→ **Problem details**
Take the records below and print them verbatim up to and including the line that carries "3.4.1 Activation functions".

→ **The records**

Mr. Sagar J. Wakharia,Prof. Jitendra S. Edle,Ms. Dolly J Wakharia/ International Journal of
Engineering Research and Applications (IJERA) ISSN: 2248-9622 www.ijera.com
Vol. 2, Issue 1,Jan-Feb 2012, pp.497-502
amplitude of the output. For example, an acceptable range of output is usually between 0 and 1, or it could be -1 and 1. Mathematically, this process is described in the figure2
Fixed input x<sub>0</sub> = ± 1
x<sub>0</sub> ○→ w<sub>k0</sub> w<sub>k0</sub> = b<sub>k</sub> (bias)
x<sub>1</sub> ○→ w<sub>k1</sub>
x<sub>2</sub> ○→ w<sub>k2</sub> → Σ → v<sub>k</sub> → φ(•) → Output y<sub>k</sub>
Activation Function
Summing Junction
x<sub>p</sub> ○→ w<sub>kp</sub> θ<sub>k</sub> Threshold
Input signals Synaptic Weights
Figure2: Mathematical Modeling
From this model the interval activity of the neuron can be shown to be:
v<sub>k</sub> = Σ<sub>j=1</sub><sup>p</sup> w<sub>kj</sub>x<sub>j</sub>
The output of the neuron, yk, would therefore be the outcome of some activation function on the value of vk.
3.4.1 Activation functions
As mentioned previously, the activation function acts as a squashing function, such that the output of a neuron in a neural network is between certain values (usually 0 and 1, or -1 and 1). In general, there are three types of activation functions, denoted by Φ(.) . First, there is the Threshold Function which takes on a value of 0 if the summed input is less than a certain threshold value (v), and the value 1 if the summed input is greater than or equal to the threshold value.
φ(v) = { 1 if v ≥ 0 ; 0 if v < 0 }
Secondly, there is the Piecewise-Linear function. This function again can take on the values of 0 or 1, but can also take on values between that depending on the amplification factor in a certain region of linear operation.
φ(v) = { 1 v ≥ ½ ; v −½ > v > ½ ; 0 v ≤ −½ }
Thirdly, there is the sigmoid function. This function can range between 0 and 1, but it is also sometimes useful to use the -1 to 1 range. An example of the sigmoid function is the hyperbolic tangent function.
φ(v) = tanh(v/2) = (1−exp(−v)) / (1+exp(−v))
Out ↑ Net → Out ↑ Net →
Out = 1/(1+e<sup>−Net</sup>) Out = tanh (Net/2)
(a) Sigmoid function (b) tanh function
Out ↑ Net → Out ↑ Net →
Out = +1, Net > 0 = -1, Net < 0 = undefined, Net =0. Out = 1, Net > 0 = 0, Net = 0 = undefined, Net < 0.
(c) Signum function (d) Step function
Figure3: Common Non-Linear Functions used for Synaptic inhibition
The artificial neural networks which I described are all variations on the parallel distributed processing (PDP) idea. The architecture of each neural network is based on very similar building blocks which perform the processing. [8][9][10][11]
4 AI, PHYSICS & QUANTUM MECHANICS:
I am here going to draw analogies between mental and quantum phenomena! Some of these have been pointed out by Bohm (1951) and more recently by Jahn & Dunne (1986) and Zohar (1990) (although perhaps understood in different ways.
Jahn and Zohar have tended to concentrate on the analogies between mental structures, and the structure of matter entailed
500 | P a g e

→ **Answer space**
Mr. Sagar J. Wakharia,Prof. Jitendra S. Edle,Ms. Dolly J Wakharia/ International Journal of
Engineering Research and Applications (IJERA) ISSN: 2248-9622 www.ijera.com
Vol. 2, Issue 1,Jan-Feb 2012, pp.497-502
amplitude of the output. For example, an acceptable range of output is usually between 0 and 1, or it could be -1 and 1. Mathematically, this process is described in the figure2
Fixed input x<sub>0</sub> = ± 1
x<sub>0</sub> ○→ w<sub>k0</sub> w<sub>k0</sub> = b<sub>k</sub> (bias)
x<sub>1</sub> ○→ w<sub>k1</sub>
x<sub>2</sub> ○→ w<sub>k2</sub> → Σ → v<sub>k</sub> → φ(•) → Output y<sub>k</sub>
Activation Function
Summing Junction
x<sub>p</sub> ○→ w<sub>kp</sub> θ<sub>k</sub> Threshold
Input signals Synaptic Weights
Figure2: Mathematical Modeling
From this model the interval activity of the neuron can be shown to be:
v<sub>k</sub> = Σ<sub>j=1</sub><sup>p</sup> w<sub>kj</sub>x<sub>j</sub>
The output of the neuron, yk, would therefore be the outcome of some activation function on the value of vk.
3.4.1 Activation functions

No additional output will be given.